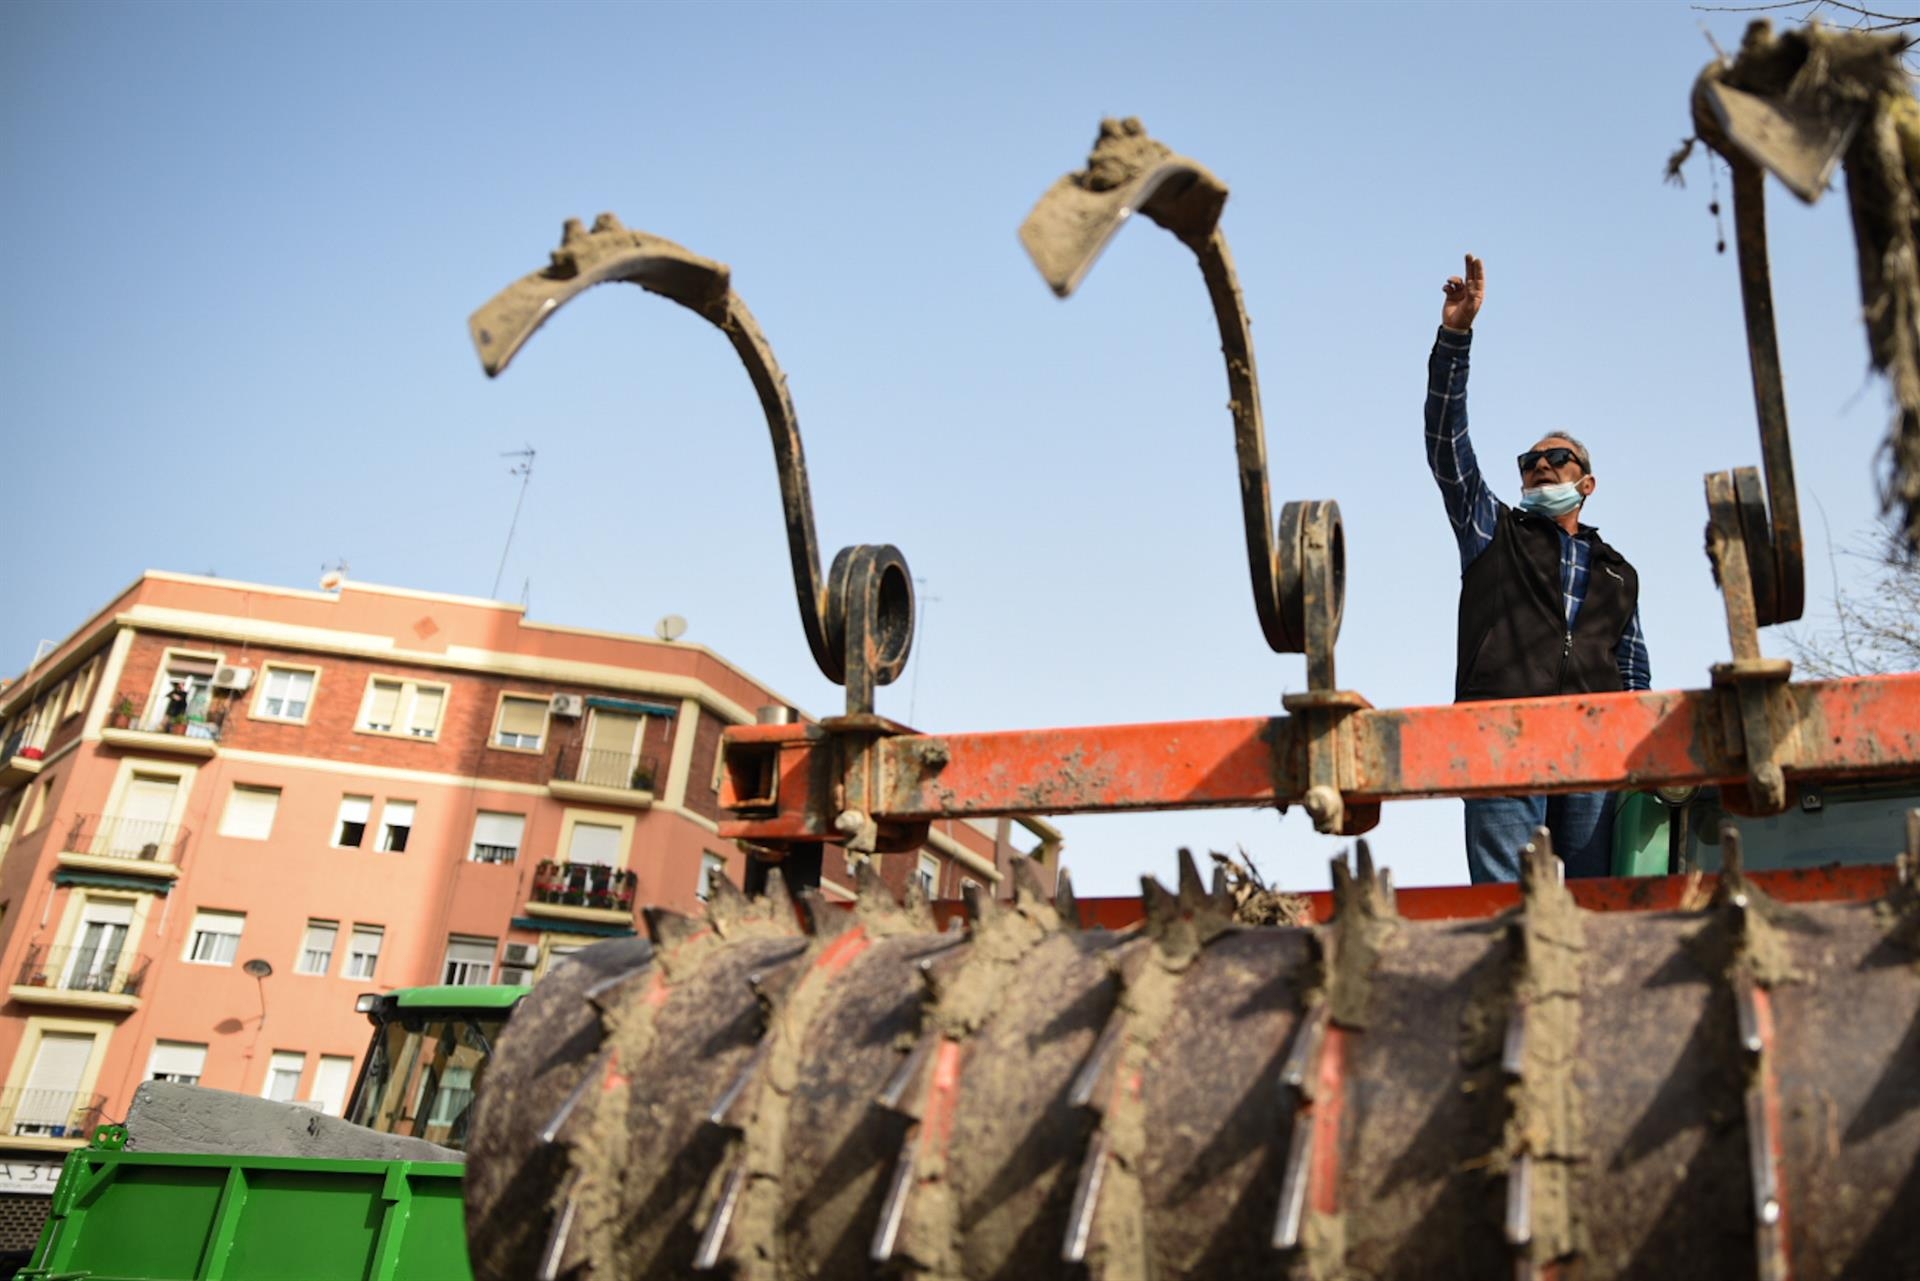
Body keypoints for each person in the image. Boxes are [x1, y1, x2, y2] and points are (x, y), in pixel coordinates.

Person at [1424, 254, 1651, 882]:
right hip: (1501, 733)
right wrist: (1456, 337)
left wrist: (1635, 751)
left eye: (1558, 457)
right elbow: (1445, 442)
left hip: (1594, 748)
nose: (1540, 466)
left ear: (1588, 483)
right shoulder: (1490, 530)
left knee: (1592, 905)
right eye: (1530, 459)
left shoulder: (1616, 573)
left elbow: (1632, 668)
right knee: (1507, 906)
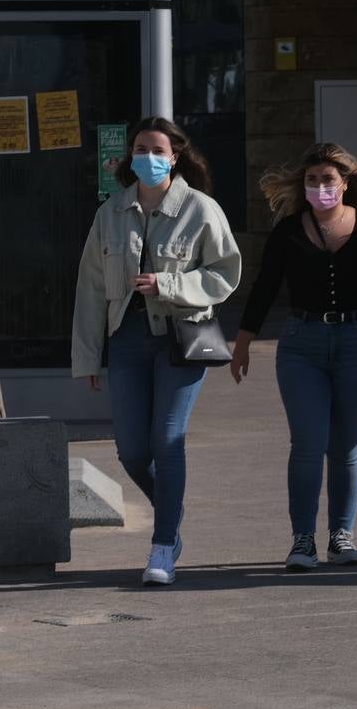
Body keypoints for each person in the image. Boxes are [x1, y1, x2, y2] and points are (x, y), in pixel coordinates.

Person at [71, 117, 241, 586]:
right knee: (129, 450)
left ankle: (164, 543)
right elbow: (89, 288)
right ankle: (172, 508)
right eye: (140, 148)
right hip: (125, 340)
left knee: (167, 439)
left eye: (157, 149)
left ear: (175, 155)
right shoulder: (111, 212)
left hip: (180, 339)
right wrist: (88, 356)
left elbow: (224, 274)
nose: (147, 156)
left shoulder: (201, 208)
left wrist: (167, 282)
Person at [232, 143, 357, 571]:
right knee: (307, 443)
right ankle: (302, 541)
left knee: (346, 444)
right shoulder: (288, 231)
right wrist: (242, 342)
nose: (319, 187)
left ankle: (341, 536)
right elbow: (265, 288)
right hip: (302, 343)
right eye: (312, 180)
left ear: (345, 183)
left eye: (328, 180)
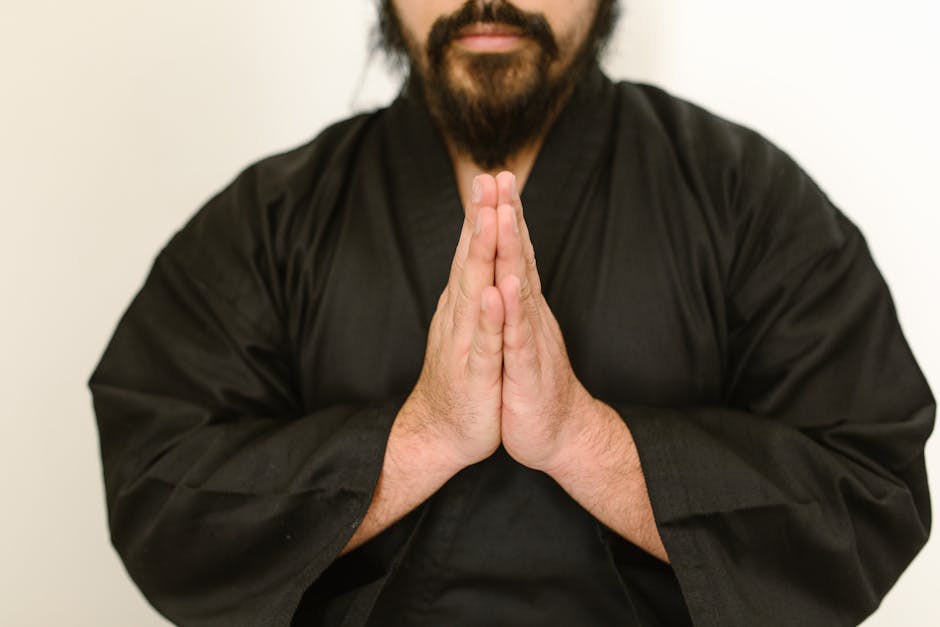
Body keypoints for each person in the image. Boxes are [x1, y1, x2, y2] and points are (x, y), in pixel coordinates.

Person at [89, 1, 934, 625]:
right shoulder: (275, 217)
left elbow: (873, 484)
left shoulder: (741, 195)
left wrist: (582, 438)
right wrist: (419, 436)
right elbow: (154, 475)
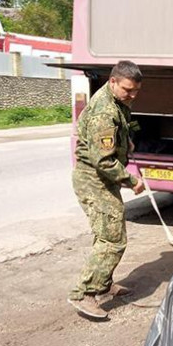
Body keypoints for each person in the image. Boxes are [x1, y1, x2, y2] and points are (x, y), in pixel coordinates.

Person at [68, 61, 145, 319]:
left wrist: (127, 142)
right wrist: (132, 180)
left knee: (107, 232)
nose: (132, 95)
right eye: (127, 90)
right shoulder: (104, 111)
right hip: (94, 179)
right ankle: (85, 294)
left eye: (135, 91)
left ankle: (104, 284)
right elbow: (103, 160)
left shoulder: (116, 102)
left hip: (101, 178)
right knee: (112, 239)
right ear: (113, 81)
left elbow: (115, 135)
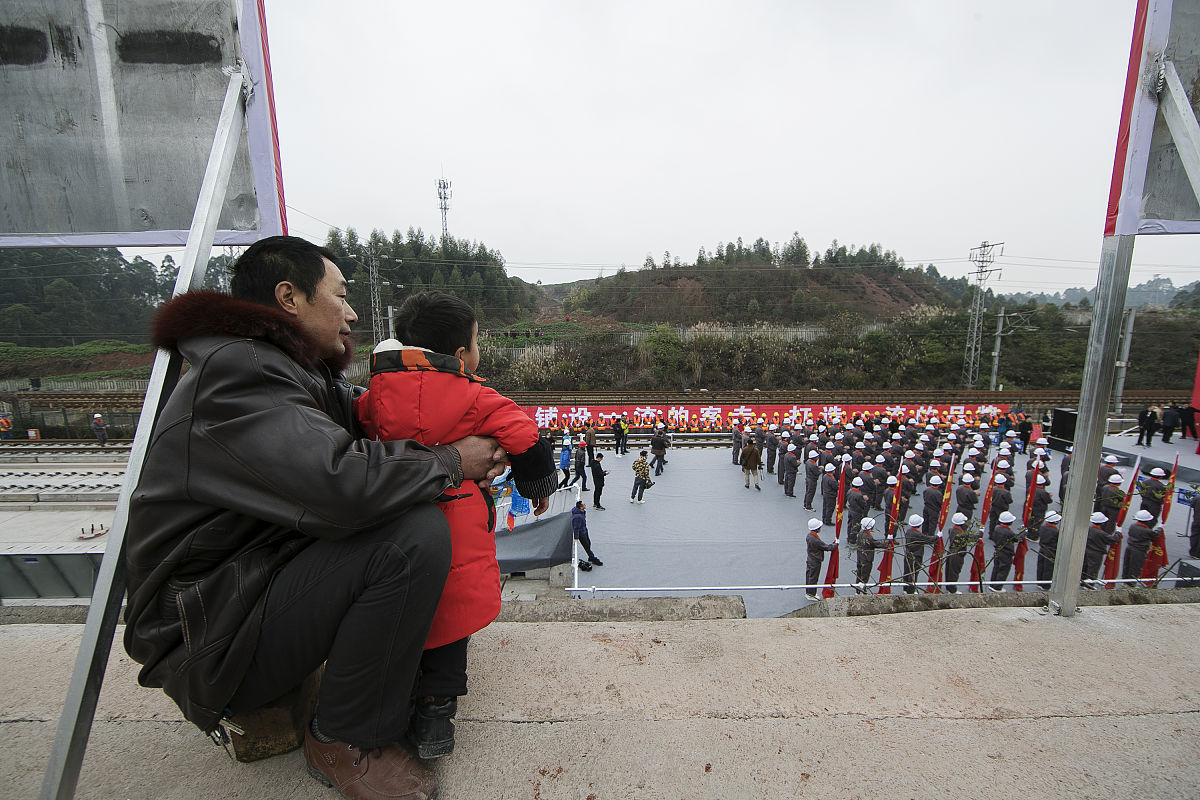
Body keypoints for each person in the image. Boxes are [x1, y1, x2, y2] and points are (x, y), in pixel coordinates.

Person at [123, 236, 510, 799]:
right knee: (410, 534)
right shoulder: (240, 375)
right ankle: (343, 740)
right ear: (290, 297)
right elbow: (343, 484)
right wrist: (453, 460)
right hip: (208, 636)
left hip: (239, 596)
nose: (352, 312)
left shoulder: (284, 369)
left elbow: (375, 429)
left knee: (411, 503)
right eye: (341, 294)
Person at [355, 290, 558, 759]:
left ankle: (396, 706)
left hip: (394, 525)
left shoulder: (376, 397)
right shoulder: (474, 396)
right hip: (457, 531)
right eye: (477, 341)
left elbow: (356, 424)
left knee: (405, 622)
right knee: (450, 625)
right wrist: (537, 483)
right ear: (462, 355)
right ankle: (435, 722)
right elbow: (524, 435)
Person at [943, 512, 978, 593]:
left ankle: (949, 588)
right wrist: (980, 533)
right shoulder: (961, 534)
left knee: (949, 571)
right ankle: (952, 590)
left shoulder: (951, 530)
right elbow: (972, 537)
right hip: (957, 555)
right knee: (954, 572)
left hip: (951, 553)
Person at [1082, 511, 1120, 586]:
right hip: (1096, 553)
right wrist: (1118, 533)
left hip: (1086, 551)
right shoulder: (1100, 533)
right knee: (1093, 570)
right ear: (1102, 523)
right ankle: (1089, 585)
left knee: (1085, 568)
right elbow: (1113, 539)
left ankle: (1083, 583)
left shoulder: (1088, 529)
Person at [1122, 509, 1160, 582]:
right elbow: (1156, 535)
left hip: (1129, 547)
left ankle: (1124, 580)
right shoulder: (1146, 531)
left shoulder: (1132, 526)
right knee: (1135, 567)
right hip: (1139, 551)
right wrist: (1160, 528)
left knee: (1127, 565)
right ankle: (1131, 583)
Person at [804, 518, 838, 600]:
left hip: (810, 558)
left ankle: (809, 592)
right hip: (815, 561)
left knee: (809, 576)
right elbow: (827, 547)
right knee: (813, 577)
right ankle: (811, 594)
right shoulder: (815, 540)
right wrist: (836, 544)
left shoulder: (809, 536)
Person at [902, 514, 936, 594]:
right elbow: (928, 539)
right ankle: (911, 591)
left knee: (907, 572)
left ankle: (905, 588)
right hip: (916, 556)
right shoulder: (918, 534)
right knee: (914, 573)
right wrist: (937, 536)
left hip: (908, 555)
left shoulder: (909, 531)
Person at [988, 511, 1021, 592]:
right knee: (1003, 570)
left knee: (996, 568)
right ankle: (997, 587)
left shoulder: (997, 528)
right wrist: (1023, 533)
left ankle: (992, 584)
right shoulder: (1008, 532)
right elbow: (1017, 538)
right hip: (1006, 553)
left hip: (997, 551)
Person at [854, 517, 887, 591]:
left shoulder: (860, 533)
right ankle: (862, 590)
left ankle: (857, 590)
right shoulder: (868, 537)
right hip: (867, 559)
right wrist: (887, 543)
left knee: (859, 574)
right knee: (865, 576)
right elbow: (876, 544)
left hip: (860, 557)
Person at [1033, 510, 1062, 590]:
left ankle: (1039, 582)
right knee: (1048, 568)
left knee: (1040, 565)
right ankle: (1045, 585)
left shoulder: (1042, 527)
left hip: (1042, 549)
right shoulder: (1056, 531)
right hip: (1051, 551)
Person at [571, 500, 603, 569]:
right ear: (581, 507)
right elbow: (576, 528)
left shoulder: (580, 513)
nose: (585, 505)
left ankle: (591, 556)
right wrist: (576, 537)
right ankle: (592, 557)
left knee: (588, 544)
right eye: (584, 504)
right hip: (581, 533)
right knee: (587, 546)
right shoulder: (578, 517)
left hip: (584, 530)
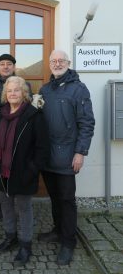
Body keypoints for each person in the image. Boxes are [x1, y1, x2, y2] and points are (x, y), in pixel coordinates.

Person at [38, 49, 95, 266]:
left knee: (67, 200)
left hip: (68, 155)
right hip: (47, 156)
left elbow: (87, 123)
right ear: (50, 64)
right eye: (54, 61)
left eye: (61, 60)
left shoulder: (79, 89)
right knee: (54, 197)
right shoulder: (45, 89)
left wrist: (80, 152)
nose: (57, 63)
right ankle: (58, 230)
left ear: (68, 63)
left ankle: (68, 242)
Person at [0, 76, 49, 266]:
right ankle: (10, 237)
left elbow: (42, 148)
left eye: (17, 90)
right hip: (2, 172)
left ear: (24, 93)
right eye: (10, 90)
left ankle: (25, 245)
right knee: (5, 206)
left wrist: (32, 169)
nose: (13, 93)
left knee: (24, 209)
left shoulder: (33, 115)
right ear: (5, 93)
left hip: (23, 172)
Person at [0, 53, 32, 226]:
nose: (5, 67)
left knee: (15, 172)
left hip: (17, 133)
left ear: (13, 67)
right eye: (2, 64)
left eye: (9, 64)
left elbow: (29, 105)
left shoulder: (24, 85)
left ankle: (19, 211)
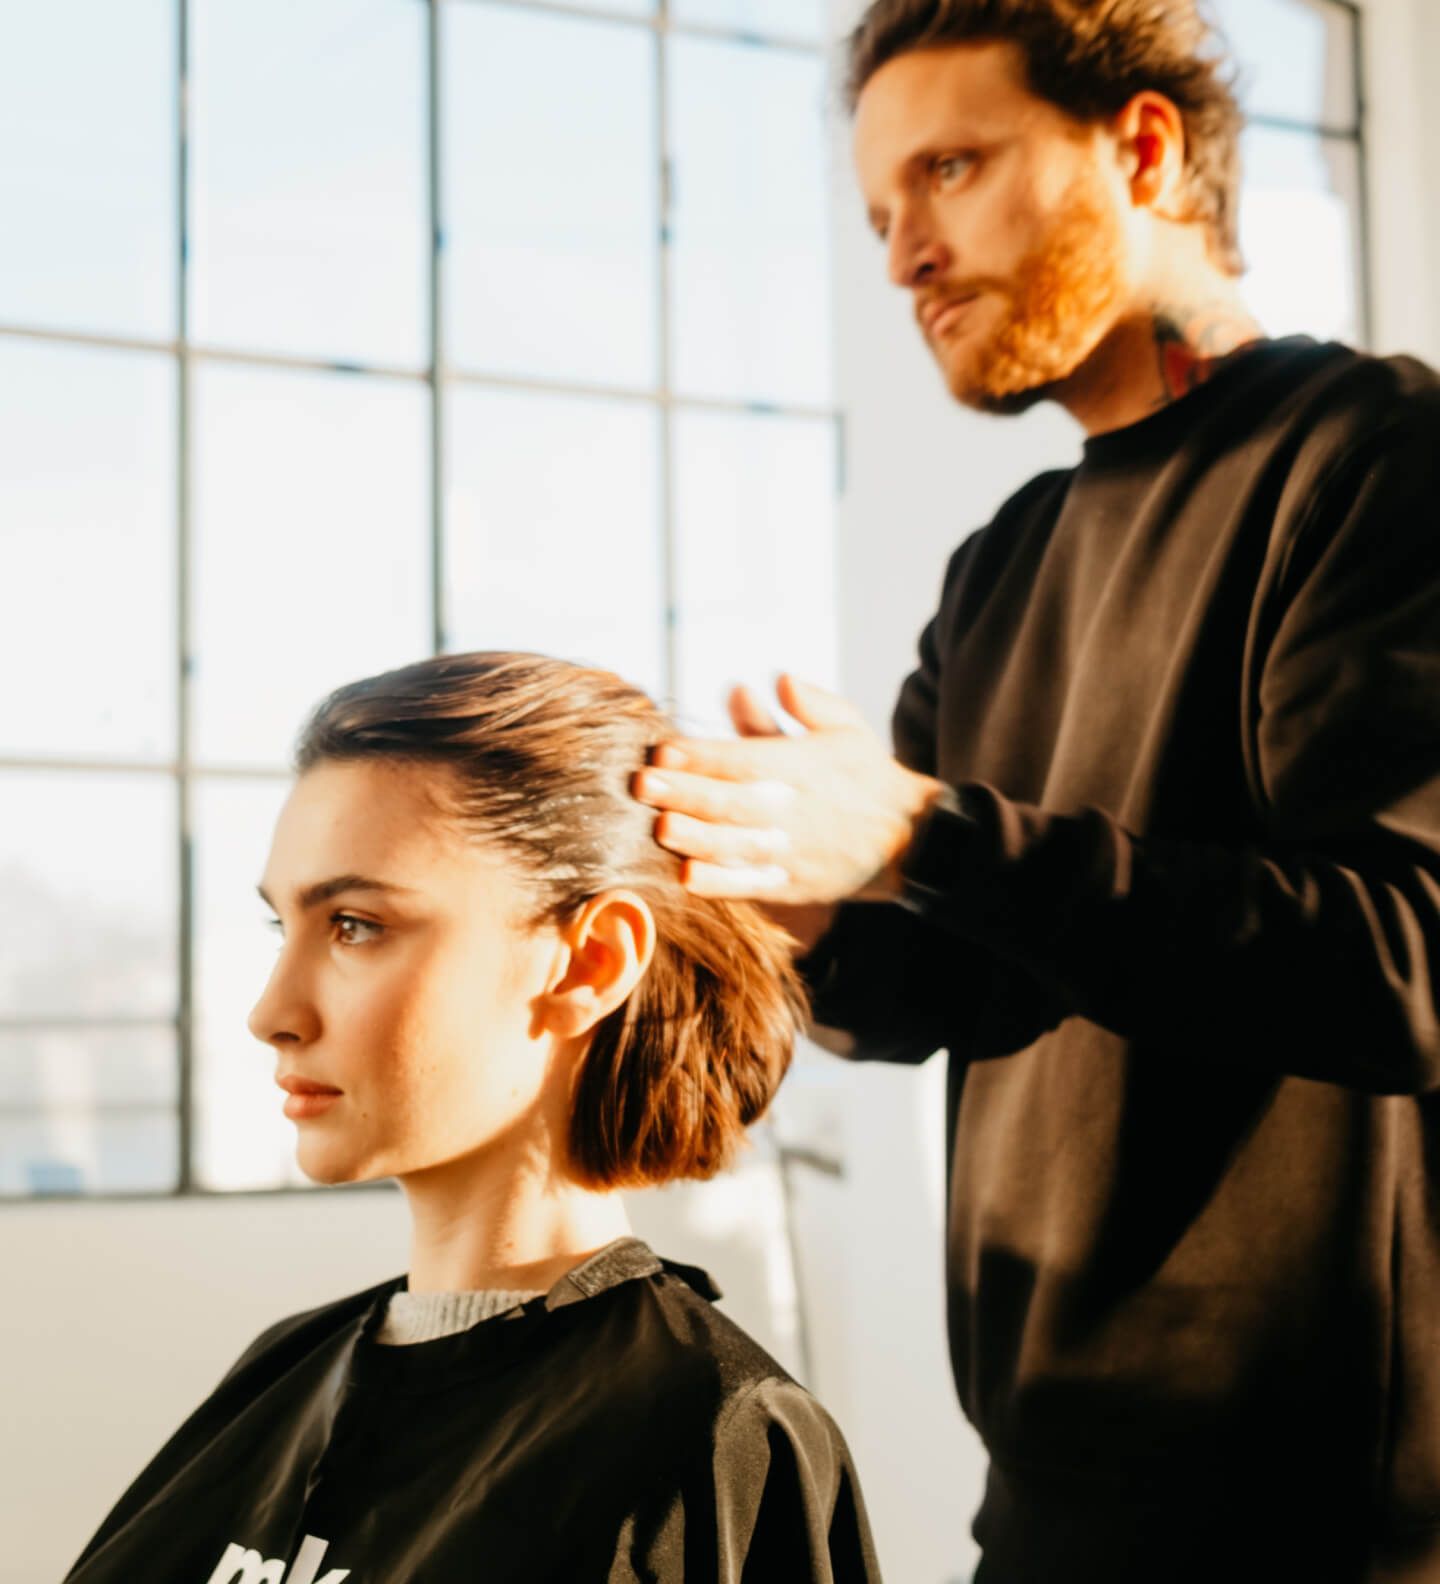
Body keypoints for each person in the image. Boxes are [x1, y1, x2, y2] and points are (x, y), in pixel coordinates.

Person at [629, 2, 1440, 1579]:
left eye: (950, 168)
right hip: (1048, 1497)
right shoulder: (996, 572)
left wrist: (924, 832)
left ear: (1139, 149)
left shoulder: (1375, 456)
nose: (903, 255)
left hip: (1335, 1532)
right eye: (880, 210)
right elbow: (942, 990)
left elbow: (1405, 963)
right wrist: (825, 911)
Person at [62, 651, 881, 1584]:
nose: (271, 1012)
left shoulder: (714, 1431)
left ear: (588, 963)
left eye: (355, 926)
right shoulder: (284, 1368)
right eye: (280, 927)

◇ ◇ ◇ ◇ ◇

§ ABOUT THIS EXERCISE
Starting with the line that has "right knee: (54, 197)" and ending with the last line of the records, retype every line exactly and only those lines. Do not include the pictures.

§ ANSWER FOR THE TASK
right knee: (54, 197)
right shoulder: (45, 89)
left wrist: (80, 152)
nose: (57, 63)
right ankle: (58, 230)
left ear: (68, 63)
left ankle: (68, 242)
Person at [0, 76, 49, 266]:
right ankle: (10, 237)
left elbow: (42, 148)
left eye: (17, 90)
right hip: (2, 172)
left ear: (24, 93)
right eye: (10, 90)
left ankle: (25, 245)
right knee: (5, 206)
left wrist: (32, 169)
nose: (13, 93)
left knee: (24, 209)
left shoulder: (33, 115)
right ear: (5, 93)
left hip: (23, 172)
Person at [0, 53, 32, 226]:
nose: (5, 67)
left knee: (15, 172)
left hip: (17, 133)
left ear: (13, 67)
right eye: (2, 64)
left eye: (9, 64)
left elbow: (29, 105)
left shoulder: (24, 85)
left ankle: (19, 211)
Body keypoints for each person in the image. Boxes are [x1, y1, x2, y2] and points are (x, y), in pixel coordinates.

Person at [629, 2, 1440, 1579]:
left eye: (950, 168)
right hip: (1048, 1497)
right shoulder: (996, 572)
left wrist: (924, 832)
left ear: (1139, 149)
left shoulder: (1375, 456)
nose: (903, 255)
left hip: (1335, 1532)
right eye: (880, 210)
right elbow: (942, 990)
left elbow: (1405, 963)
right wrist: (825, 911)
Person at [62, 651, 881, 1584]:
nose: (271, 1012)
left shoulder: (714, 1431)
left ear: (588, 963)
left eye: (355, 926)
right shoulder: (284, 1368)
right eye: (280, 927)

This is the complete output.